Foi só dois dias depois que, enfim, enontramos Angel, o búlgaro-caipira, na entrada de outro restaurante. Me apresentei. “Gosto muito de Franca. Do posto Márrrrrrrriio Roberrrrrrto, da picanha do churrascarrrrria Zebu... Huuummm. Muito bom”, disse o rapaz. Foi tão surreal conhecer um búlgaro com aquele sotaque que quase não consegui jantar de tanto rir.

Passei meus contatos para todos os francanos - legítimos ou por adoção - que encontrei. Faltou só cruzar com Alfredo, que não localizamos em lugar algum. Também, pudera. Além de 2100 passageiros, o Splendour transporta 750 tripulantes de 50 diferentes nacionalidades. Não é tarefa fácil encontrar quem quer que seja. Mesmo assim, ainda não desisti. Escrevo o texto na tarde de sexta. Ainda tenho duas noites e um dia para localizar o tal Alfredo.

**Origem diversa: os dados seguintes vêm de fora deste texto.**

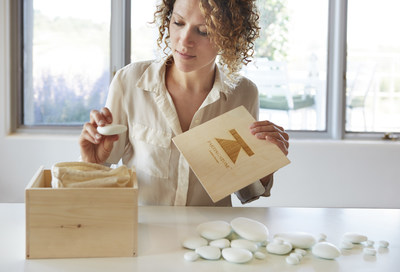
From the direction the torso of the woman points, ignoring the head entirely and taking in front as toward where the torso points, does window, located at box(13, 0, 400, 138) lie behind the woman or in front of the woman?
behind

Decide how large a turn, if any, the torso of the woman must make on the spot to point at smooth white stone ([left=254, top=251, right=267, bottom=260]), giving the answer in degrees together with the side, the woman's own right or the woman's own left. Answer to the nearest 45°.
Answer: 0° — they already face it

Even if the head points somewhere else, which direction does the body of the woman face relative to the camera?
toward the camera

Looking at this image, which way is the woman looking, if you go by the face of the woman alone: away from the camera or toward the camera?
toward the camera

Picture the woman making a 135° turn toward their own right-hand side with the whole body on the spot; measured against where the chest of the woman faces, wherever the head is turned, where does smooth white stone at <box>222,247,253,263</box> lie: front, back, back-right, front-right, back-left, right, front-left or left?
back-left

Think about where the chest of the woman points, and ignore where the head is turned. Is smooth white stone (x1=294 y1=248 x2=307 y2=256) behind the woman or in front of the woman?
in front

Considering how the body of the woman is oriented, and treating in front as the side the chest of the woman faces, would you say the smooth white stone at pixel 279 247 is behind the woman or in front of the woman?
in front

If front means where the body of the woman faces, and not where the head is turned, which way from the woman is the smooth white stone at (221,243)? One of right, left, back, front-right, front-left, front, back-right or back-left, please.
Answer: front

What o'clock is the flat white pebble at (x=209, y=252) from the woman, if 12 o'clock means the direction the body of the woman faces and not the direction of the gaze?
The flat white pebble is roughly at 12 o'clock from the woman.
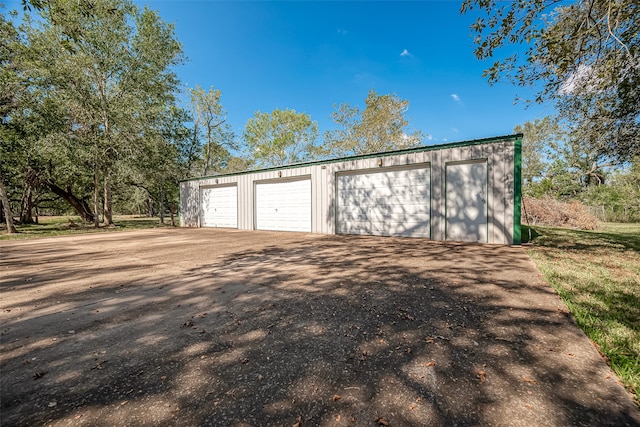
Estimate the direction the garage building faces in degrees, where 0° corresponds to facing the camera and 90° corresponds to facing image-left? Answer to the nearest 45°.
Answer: approximately 45°

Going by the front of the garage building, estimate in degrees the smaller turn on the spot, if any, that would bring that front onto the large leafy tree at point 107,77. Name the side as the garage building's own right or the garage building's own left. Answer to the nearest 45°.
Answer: approximately 45° to the garage building's own right

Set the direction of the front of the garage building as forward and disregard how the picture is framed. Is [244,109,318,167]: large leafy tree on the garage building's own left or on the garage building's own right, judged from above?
on the garage building's own right

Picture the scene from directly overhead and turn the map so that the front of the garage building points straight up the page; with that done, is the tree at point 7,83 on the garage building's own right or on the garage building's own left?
on the garage building's own right

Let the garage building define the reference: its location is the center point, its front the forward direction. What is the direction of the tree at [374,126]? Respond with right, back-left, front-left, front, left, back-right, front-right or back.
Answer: back-right

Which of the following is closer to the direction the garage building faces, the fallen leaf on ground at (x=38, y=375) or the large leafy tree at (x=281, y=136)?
the fallen leaf on ground
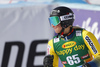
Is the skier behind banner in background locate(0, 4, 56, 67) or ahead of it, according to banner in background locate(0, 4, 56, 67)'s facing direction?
ahead

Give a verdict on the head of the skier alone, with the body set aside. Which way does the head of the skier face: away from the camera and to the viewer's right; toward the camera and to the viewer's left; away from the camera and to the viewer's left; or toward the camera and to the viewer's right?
toward the camera and to the viewer's left

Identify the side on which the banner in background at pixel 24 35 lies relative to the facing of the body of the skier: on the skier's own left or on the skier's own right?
on the skier's own right

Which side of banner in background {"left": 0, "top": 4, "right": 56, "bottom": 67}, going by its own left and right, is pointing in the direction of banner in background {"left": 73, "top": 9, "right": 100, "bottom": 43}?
left

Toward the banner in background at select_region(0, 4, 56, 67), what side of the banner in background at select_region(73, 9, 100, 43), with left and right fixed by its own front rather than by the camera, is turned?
right

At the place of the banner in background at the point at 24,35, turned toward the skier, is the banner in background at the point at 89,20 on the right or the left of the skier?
left

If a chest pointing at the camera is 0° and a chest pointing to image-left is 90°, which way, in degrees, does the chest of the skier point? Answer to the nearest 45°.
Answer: approximately 45°

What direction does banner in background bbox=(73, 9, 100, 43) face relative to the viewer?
toward the camera

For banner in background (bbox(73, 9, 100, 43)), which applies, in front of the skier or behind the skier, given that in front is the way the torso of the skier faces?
behind

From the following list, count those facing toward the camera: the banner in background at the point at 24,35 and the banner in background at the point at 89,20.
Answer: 2

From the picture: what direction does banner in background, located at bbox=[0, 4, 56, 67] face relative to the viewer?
toward the camera
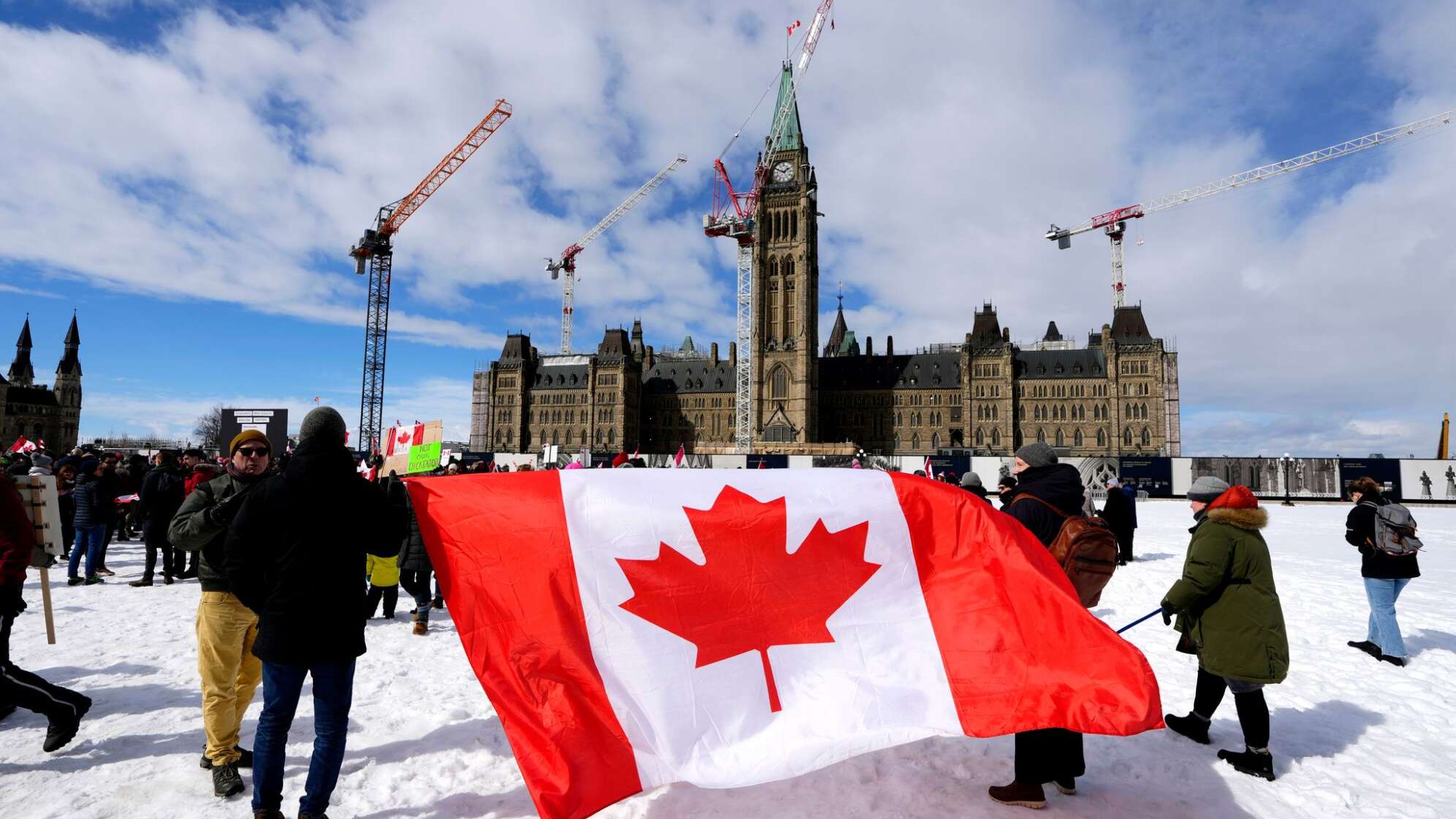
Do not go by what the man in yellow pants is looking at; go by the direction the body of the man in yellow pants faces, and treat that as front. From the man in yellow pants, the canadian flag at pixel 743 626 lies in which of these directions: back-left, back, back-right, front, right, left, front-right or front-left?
front

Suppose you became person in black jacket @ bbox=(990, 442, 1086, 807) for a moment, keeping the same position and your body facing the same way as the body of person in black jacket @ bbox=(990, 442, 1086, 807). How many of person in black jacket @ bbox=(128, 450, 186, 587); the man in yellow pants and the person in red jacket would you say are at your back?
0

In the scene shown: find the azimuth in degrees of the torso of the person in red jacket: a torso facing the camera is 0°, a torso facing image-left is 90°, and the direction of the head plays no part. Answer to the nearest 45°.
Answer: approximately 90°

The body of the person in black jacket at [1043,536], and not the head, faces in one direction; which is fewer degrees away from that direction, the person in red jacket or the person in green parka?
the person in red jacket

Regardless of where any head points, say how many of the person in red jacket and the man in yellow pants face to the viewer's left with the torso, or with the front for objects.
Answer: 1

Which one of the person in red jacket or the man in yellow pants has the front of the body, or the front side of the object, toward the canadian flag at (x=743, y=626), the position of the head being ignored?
the man in yellow pants

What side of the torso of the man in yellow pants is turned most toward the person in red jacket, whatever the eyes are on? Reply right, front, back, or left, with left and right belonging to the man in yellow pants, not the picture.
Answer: back

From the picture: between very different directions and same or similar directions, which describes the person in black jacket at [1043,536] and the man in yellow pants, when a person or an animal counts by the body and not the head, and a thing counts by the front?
very different directions

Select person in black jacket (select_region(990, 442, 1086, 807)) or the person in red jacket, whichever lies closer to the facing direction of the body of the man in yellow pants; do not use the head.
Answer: the person in black jacket

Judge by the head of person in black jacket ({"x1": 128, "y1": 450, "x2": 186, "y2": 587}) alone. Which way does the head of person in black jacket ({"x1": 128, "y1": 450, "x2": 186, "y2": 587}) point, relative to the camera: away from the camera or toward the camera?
away from the camera

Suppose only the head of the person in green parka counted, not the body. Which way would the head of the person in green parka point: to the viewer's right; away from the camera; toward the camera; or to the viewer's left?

Queria encontrá-lo para repetir o mesmo convite que fizemos para os demais. Reunir todos em Franca para um churrasco. Seria fantástico ouvir as muitas histórias de quem se aventurou por tantos países. Olare, por exemplo, ostenta 120 carimbos no passaporte. É claro que uma ideia dessas é quase impossível de ser concretizada mas, quem se importa? O plano, por si só, já vale a pena. E, vai que dá certo um dia... Afinal, algum de vocês já pensou que encontraria num navio um búlgaro que fala francanês?